### TEXT
______

September 23 , 2016 / 5 minutes, 15 seconds

MONKEY SEE MONKEY DO

Author: Annette K. Scott

Most humans know that we are closest to mammals or monkeys, chimpanzees, and orangutans more than anything else.  Specifically, the bonobo chimpanzee is 98.7%-99%(slight arguments arise) like humans, the closest in the evolutionary scale like us. What are the differences and what makes us superior or are we?   

The bonobo, formerly called the pygmy chimpanzee and less often, the dwarf or gracile chimpanzee, is an endangered great ape and one of the two species making up the genus Pan.  The bonobo is distinguished by relatively long legs, pink lips, dark face and tail-tuft through adulthood, and parted long hair on its head; good looking they are.  Along with the common chimpanzee, the bonobo is the closest extant relative to humans. 

They’re of African descent, specifically first discovered around 1929 in a German museum but first seen on the Congo river in the 1950’s.  They typically live around 40 years old in the wild however suffer from extinction now as their placement on the south Congo river separated them from other chimpanzee’s at the north of the river.  They’re also threatened by poaching.  The bonobo is an omnivorous frugivorous; 57% of its diet is fruit, but this is supplemented with leaves, honey, eggs, meat from small vertebrates, and invertebrates.  In some instances, bonobos have been shown to consume lower-order primates.  The small percentile difference in DNA which is coded as 2 for humans and 2a/2b for Bonobos is what creates a surmountable difference.  Yet that tiny portion of unshared DNA makes a world of difference:  it gives us, for instance, our bipedal stance and the ability to plan and coordinate intellectual functions.

______

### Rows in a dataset
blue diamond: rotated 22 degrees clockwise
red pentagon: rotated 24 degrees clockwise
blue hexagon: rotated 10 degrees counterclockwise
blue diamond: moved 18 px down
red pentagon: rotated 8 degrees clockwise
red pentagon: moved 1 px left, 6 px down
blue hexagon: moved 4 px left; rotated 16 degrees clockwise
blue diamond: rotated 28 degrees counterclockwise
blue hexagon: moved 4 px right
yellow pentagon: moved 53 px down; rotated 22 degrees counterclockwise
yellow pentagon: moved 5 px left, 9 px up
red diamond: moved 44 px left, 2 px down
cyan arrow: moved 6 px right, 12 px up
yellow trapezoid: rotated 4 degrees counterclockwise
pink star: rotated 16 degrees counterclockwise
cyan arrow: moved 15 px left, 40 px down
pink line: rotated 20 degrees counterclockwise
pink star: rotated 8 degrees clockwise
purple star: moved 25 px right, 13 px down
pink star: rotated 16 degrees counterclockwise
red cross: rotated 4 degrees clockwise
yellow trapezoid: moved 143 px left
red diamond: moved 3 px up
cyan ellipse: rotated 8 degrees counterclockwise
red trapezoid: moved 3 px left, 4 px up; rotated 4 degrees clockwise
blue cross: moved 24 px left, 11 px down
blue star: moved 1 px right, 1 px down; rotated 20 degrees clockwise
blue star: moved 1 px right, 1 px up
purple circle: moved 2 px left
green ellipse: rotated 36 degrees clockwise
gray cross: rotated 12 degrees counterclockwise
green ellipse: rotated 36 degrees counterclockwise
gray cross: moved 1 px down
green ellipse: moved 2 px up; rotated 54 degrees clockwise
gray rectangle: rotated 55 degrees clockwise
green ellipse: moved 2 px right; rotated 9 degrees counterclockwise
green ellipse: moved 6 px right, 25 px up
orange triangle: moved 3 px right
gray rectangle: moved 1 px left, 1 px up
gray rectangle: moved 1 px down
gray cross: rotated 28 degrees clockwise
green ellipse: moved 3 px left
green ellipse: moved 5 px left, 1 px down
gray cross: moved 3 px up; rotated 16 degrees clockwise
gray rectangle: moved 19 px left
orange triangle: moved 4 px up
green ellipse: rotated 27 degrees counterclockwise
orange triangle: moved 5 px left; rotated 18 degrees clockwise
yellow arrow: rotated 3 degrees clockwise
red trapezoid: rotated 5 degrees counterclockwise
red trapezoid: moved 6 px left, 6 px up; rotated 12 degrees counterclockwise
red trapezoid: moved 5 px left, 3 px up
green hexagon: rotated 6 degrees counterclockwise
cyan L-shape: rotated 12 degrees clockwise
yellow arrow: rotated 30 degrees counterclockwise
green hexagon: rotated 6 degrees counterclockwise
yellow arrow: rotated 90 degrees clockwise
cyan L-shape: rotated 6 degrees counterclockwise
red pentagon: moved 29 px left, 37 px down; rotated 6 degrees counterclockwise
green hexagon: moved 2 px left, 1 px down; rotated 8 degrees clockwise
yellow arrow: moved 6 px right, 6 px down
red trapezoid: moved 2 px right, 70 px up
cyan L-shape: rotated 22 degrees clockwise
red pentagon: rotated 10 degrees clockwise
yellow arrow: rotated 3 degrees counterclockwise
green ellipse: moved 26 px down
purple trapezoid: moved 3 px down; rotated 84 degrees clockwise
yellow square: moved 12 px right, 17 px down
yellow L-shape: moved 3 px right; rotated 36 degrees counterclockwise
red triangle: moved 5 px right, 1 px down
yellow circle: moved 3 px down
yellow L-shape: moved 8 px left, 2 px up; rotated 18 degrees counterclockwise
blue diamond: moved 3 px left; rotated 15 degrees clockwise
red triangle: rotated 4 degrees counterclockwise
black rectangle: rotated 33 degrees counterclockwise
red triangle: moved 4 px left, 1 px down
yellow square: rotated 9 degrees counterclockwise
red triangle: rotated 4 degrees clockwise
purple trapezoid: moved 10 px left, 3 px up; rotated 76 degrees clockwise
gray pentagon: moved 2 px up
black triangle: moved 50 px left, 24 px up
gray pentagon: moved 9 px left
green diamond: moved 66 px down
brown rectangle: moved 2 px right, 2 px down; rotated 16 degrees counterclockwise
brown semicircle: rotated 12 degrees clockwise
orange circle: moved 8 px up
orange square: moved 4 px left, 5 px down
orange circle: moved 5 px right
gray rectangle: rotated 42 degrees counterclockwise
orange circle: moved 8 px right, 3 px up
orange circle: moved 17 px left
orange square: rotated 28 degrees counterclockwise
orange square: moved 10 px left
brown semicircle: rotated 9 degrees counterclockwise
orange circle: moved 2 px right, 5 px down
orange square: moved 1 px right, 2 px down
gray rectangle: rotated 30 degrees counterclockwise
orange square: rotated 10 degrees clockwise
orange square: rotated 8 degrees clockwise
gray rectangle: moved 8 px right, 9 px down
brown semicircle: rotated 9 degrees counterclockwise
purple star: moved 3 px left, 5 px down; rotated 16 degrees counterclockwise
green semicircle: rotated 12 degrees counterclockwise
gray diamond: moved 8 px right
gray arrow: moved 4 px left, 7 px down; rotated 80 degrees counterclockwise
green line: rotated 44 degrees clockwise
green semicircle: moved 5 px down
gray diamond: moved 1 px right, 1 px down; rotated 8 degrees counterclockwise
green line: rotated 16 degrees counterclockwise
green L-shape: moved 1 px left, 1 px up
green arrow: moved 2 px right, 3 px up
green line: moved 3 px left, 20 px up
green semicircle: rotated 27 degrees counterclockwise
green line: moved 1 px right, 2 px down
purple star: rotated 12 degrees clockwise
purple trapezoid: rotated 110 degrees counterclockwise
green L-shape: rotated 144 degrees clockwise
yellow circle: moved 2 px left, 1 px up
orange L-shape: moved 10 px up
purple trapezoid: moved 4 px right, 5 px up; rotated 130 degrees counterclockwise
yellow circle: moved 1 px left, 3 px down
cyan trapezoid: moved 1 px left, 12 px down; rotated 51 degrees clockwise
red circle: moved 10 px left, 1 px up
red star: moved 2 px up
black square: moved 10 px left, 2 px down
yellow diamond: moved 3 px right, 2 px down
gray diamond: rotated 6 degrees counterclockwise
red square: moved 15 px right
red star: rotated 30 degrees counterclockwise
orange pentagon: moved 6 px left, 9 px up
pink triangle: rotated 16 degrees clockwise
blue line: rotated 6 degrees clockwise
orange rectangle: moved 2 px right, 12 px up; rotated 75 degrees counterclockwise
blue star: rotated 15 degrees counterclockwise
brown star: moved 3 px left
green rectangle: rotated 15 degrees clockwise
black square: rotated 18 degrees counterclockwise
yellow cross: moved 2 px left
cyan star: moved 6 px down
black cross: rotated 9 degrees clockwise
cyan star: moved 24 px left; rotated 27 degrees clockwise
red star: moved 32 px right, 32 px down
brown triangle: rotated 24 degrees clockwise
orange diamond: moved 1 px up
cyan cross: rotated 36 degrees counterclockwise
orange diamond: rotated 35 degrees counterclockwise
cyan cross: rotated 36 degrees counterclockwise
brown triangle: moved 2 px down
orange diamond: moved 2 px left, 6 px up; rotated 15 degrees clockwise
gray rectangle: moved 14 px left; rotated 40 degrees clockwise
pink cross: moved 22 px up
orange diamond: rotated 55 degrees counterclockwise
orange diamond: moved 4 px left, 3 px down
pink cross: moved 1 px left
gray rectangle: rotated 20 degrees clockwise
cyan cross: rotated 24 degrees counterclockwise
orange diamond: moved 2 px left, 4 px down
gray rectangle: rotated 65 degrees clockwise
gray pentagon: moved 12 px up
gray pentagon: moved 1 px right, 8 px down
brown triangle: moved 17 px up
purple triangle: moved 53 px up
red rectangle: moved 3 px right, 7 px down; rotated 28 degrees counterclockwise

______

### EXERCISES
A: Print the part of the bonobo article starting with "MONKEY SEE MONKEY" and going on through "superior or are we?".
B: Rewrite the paragraph of the bonobo article that begins "The bonobo, formerly called" as a short list of its main facts.

### ANSWERS FOR THE TASKS
A:
MONKEY SEE MONKEY DO

Author: Annette K. Scott

Most humans know that we are closest to mammals or monkeys, chimpanzees, and orangutans more than anything else.  Specifically, the bonobo chimpanzee is 98.7%-99%(slight arguments arise) like humans, the closest in the evolutionary scale like us. What are the differences and what makes us superior or are we?

B:
- Formerly called the pygmy chimpanzee, and less often the dwarf or gracile chimpanzee
- An endangered great ape, one of the two species in the genus Pan
- Distinguished by relatively long legs, pink lips, a dark face, a tail-tuft through adulthood, and parted long hair on its head
- Along with the common chimpanzee, the closest living relative to humans